I use them for hay storage-- round bales sitting on our clay loses a LOT of hay to ground moisture wicking up into the bottom of the bale and turning it into cardboard/mulch... I put two light poles about 3 feet apart, just wide enough for the bales to sit on and still be up off the ground without rolling off, and narrow enough for the tractor to straddle without the tires rubbing on them. It keeps the hay up off the ground and leaves an "air gap" under there which keeps the bale bottoms dry. I had been using old scrap pallets I was getting for free at the school district warehouse when I was driving a schoolbus, but many of them were in rough shape and they didn't last over 2-3 seasons AT MOST before they basically rotted into the ground, then you're picking up rotted lumber full of nails and crap and having to burn it and clean up the nails afterwards... What a mess!

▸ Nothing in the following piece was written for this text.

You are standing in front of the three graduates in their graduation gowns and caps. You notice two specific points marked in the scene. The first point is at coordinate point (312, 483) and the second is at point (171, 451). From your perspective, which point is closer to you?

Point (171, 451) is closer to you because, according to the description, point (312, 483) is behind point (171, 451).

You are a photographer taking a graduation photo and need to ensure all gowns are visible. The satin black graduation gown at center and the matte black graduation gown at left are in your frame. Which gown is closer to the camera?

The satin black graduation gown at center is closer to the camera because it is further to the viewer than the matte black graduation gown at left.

I needed more hay storage so I found a source of free plastic pallets and I've picked up a few loads of them, and are giving them a try. They'll prevent ground moisture from wicking up, but I'm not sure how much "runoff" from the bale sides in rain will end up wicking between the plastic pallet surface and bale in storage, either, but I figure even if some DOES it will be a heck of a lot less than sitting directly on the ground, and cheaper and easier to use than going with crushed stone or broken bricks/rubble bale row bases...

Later! OL J R


----------